People who enjoy listening to the High Frequency radio spectrum (3-30 Mhz) face an ever increasing problem of Radio Frequency Interference. Think of RFI as noise pollution to the radio spectrum. This video describes some RFI problems and details a series of diagnostic steps that can help identify noise sources.

Many newcomers to ham radio and shortwave listening quickly become discouraged by the amount of radio frequency interference in their homes and neighborhoods. This is especially true when using indoor antennas. The main culprits are those little power supply cubes that we use for most consumer electronics devices. They are called switched mode power supplies (SMPS) and they are everywhere. SMPS are actually designed to emit radio spectrum pollution as part of their effort to use electricity more efficiently. While various regulatory bodies provide standards requiring manufacturers to ensure that these emissions are at a very low level, these standards are not enforced in any meaningful way.
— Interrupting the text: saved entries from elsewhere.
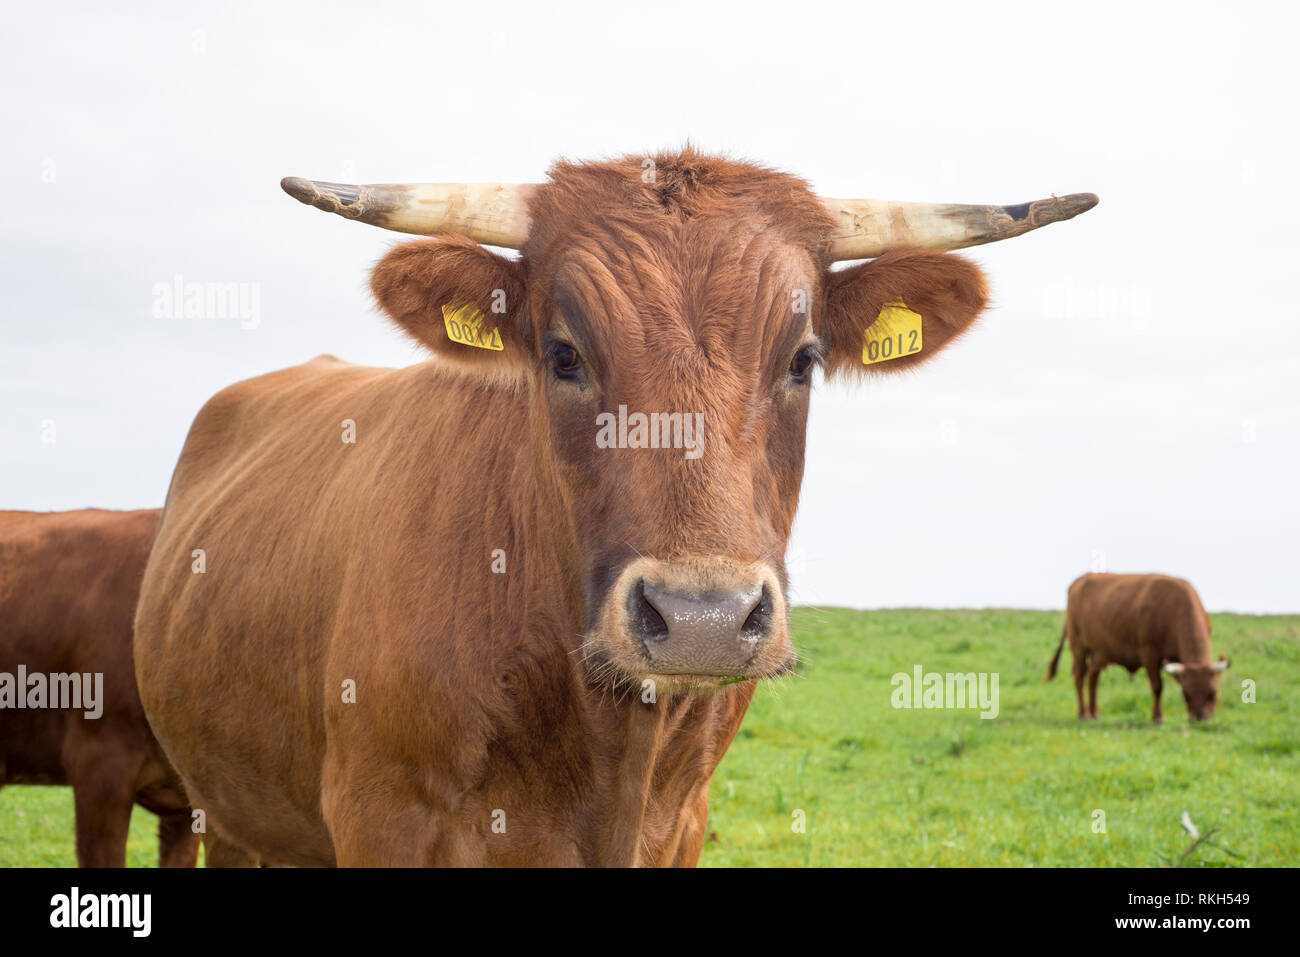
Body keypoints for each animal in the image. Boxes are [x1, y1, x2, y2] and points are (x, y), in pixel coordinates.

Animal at [135, 148, 1096, 866]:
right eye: (564, 355)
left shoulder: (683, 824)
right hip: (228, 806)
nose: (703, 618)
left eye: (804, 358)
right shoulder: (383, 815)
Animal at [1046, 572, 1230, 724]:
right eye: (1186, 695)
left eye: (1213, 693)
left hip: (1099, 654)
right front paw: (1158, 718)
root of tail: (1079, 581)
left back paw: (1094, 712)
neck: (1175, 608)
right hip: (1078, 647)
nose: (1200, 720)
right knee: (1080, 677)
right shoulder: (1150, 655)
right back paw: (1083, 713)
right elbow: (1157, 687)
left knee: (1093, 677)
In particular, this video provides information on using a number of important diagnostic tools including:

  • Building a cheap and easy direction finding loop to figure out exactly where the noise is coming from.
  • Using software defined radio to analyze the HF frequency spectrum at your location.
  • Using an audio spectrum analyzer to understand the noise signature, particularly for power line and power supply related noise.
  • Hooking up a remote connection to your listening post so that you can demonstrate the RFI effect at different locations. For example, if you are receiving interference from a plasma television, you can actually demonstrate what happens when your neighbor turns his television on and off.
  • Fighting and reducing interference using noise cancelling tools.

A good introductory source of information about RFI is provided by the ARRL.